Kirill Kaprizov steps up to get Wild hard-fought point against Avalanche
“I’m very, very proud of the way we competed,” Wild coach Dean Evason said. “If that could have ended in a tie, that would have been better. But we did enough things to have success.”
DENVER — The thing about star players is they tend to show up when their team needs them most. That’s what winger Kirill Kaprizov did for the Minnesota Wild on Monday afternoon at Ball Arena.
After a controversial call gave the Colorado Avalanche the lead late in the game, the 24-year-old Russian promptly tied the score 3-3 to help the Wild force overtime. When they fell behind, there was no sulking on the bench from Kaprizov and his teammates, no feeling sorry for themselves.
Instead, the Wild responded with arguably their best shift of the game, earned an offensive zone draw in the process, and Kaprizov scored seconds after Ryan Hartman won the faceoff.
“I felt like my head was going to pop off,” Wild coach Dean Evason said, crediting his team for its response after the Avalanche took the lead in the third period. “They held their composure. We yelled a few times and caught ourselves as a team. Things could go real sideways, and they didn’t.”
Though the Wild ultimately lost 4-3 in a shootout, the fact that they got a point out of the matinee felt like a win.
“I’m very, very proud of the way we competed,” Evason said. “If that could have ended in a tie, that would have been better. But we did enough things to have success.”
Not surprisingly, Kaprizov was at the epicenter of the Wild comeback, scoring a pair of tying goals in the final 20 minutes. He always seems to shine brighter when the spotlight is on him.
“He’s on a mission every time he goes out there,” winger Jordan Greenway said. “When it comes down to the end, and there’s a little more pressure, he steps up, for sure. He’s been doing really good for us.”
Asked why he’s so effective in winning time, Kaprizov made it sound like it’s no big deal, replying, “You just focus more and play better in those situations.” That answer is actually fitting considering how easy he makes the game look at times.
If Kaprizov was the Wild’s star on Monday, goaltender Kaapo Kahkonen and winger Kevin Fiala deserve credit as best supporting actors. They helped keep the Wild in the game when it could have gone the other way in a hurry.
With starting goaltender Cam Talbot still out with a lower-body injury, Kahkonen got the nod once again for the Wild, and he continued to shine between the pipes.
While he allowed a pair of goals in the first period, those were largely due to the Wild taking a couple of careless penalties in succession.

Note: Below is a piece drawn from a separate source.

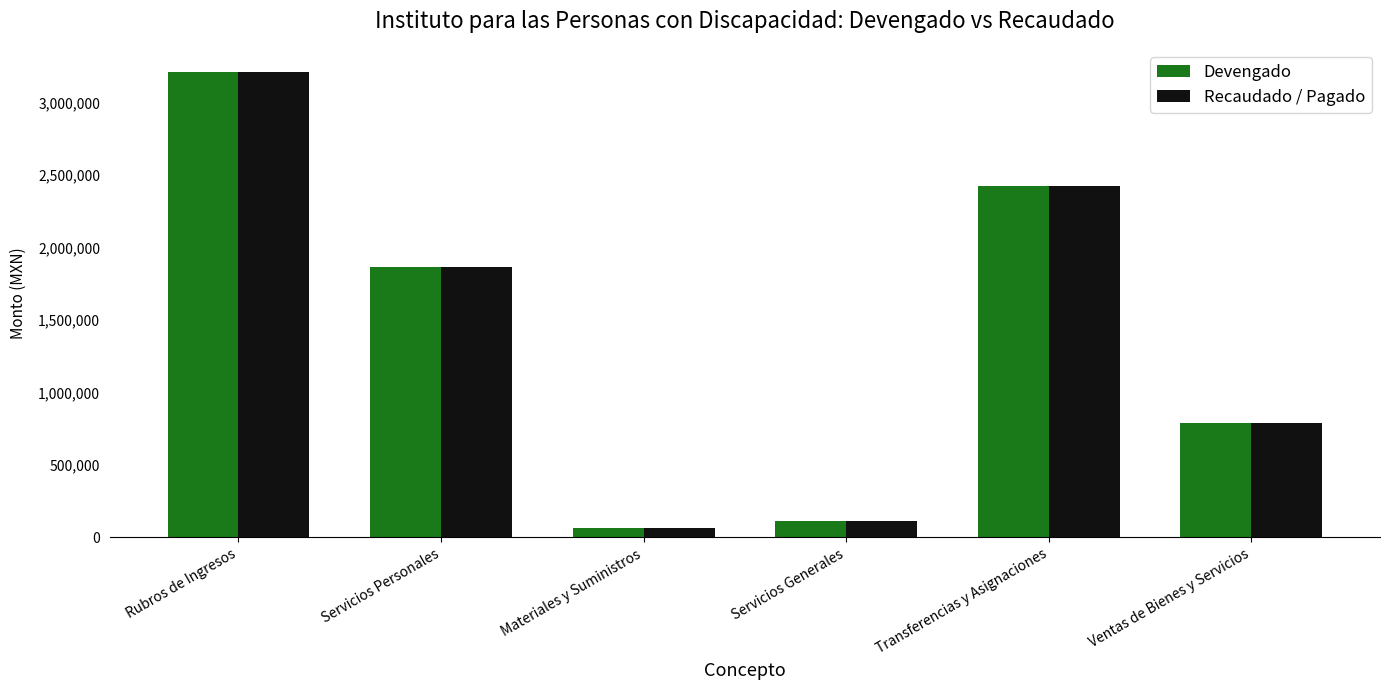

True or false: Recaudado / Pagado has a value of 1239706.0 at Ventas de Bienes y Servicios.

False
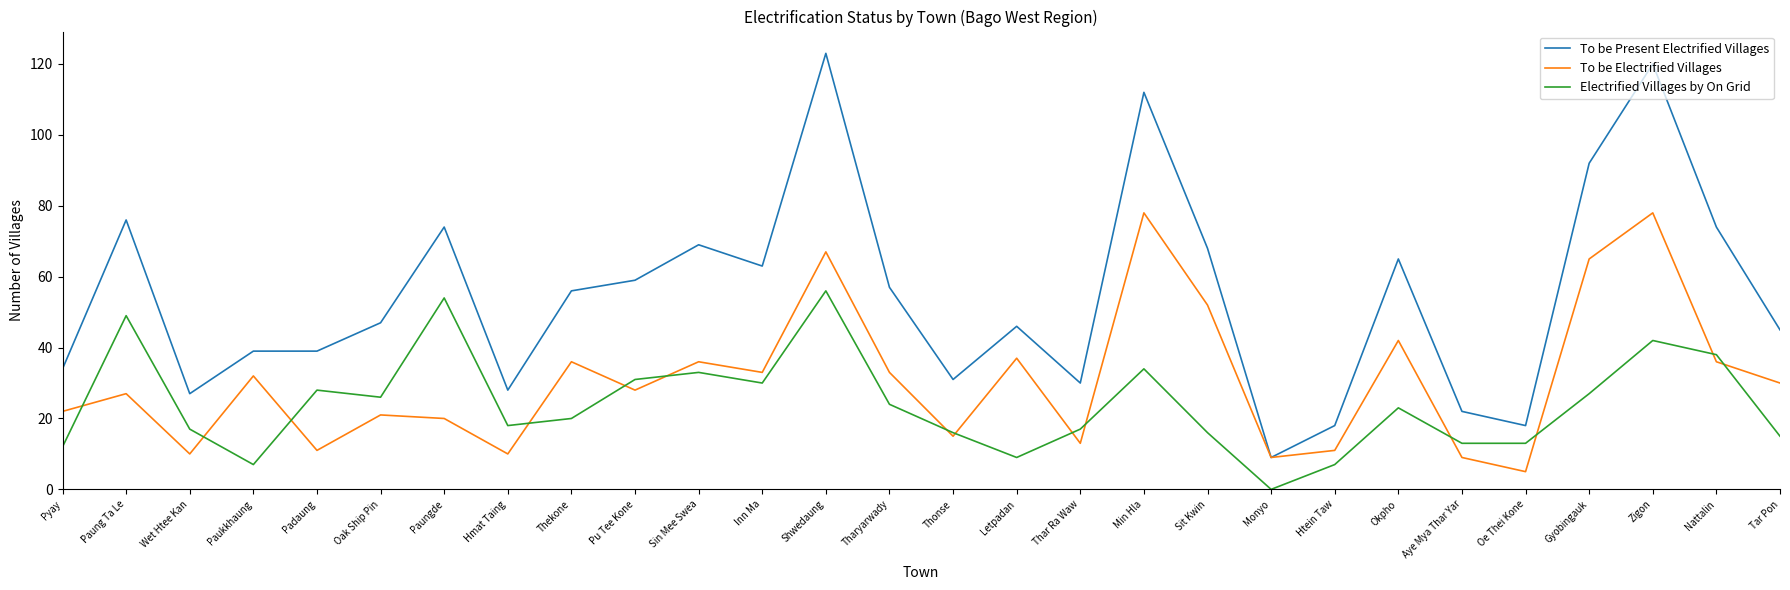

What is the sum of the To be Present Electrified Villages values at Thekone and Okpho?

121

Less than 30 seconds into the 5-on-3, winger Mikko Rantanen collected a loose puck on the doorstep, and promptly put the Avalanche up 1-0. Then, a couple of minutes later, rookie center Alex Newhook extended the Avalanche lead to 2-0 with a blast from the slot.
“You have to try and stay out of the penalty box as much as you can against these guys,” Kahkonen said. “We know that, and I think from then on, we did a good job of playing hard and playing the right way.”
After catching their breath at intermission, the Wild started the second period with a flurry, getting a goal from Fiala roughly 30 seconds in to cut the deficit to 2-1.
The tenor of the game changed midway through the second period when Greenway inadvertently made contact with goaltender Darcy Kuemper in the crease. While he initially stayed in the game, Kuemper left shortly thereafter in favor of backup goaltender Pavel Francouz.
“I haven’t looked at it,” Greenway said. “I think he was maybe out of the crease a little bit. I didn’t even really try to intentionally give it to him. I just skated through and ended up clipping him.”
Regardless of intention, Kuemper did not return to the game, and the Wild took advantage by peppering Francouz with shot after shot. It paid dividends early in the third period when Kaprizov finished off a pass from winger Mats Zuccarello to tie the score 2-2.
That set the stage for some controversy in the final minutes as MacKinnon scored to put the Avalanche in front 3-2. It was initially ruled no goal on the ice, and while replay never actually showed the puck crossing the goal line, the officials seemingly used logic to overturn the original call.
Though the Wild clearly did not agree with the officials, they used their frustration as fuel, and Kaprizov tied the score 3-3 less than a minute later. He launched himself full speed into the glass after scoring the goal, clearly excited to be a part of the
“It was good,” said Kaprizov, who admitted he wasn’t happy with his play in the first two periods of the game. “I was really excited to get those.”
Neither team scored in overtime, then in the shootout, Zuccarello, Fiala, and Kaprizov failed to score for the Wild. Still, the Wild walked away with their heads held high as they boarded the team charter back to Minnesota.
Asked if he was impressed with the way his team forced overtime in the end, Fiala replied, “Not impressed because I know my team.” He added that the Wild had no doubt on the bench that they could tie the game.
“We never quit no matter what,” Fiala said. “That’s a great thing about us.”